_WHAT IS BEING ASKED_: Copy the listing below line for line, from its opening line to the one with "powerful buzzer alarm", both included; stop there.

_RAW DATA_:
>>>

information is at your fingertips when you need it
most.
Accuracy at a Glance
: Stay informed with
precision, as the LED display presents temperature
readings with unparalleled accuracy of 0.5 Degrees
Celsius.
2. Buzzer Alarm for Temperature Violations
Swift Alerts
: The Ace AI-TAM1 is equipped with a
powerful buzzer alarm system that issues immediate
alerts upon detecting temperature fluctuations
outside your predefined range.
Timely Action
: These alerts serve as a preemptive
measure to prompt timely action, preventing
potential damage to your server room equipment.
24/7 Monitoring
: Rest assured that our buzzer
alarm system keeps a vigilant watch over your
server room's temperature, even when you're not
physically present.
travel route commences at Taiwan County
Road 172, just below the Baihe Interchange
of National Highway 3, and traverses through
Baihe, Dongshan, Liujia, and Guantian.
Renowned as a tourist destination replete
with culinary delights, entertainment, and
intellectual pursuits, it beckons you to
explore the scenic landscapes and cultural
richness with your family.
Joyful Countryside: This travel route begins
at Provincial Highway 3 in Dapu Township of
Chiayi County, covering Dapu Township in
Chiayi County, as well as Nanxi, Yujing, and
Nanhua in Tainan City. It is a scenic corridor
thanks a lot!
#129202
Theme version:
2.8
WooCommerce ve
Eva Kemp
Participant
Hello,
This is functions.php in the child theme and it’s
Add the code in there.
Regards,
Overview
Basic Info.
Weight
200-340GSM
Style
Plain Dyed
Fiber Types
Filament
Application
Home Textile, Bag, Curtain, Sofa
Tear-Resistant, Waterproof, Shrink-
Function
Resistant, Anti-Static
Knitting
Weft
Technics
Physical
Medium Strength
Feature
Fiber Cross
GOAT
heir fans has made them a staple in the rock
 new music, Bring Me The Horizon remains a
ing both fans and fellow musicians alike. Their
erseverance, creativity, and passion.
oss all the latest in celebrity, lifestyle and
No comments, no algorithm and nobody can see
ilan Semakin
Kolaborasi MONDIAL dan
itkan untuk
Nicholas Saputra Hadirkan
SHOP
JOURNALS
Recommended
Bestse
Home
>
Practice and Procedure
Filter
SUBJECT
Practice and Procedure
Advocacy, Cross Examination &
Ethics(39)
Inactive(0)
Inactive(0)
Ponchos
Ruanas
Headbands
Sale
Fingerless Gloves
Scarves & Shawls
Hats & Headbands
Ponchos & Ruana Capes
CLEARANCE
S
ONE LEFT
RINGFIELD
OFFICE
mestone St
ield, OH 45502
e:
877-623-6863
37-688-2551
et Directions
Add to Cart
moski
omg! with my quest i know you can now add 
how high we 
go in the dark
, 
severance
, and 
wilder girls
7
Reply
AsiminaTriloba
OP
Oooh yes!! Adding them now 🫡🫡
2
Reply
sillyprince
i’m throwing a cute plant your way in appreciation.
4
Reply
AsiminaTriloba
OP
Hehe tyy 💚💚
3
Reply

<<<

_ANSWER TO THIS TASK_:
information is at your fingertips when you need it
most.
Accuracy at a Glance
: Stay informed with
precision, as the LED display presents temperature
readings with unparalleled accuracy of 0.5 Degrees
Celsius.
2. Buzzer Alarm for Temperature Violations
Swift Alerts
: The Ace AI-TAM1 is equipped with a
powerful buzzer alarm system that issues immediate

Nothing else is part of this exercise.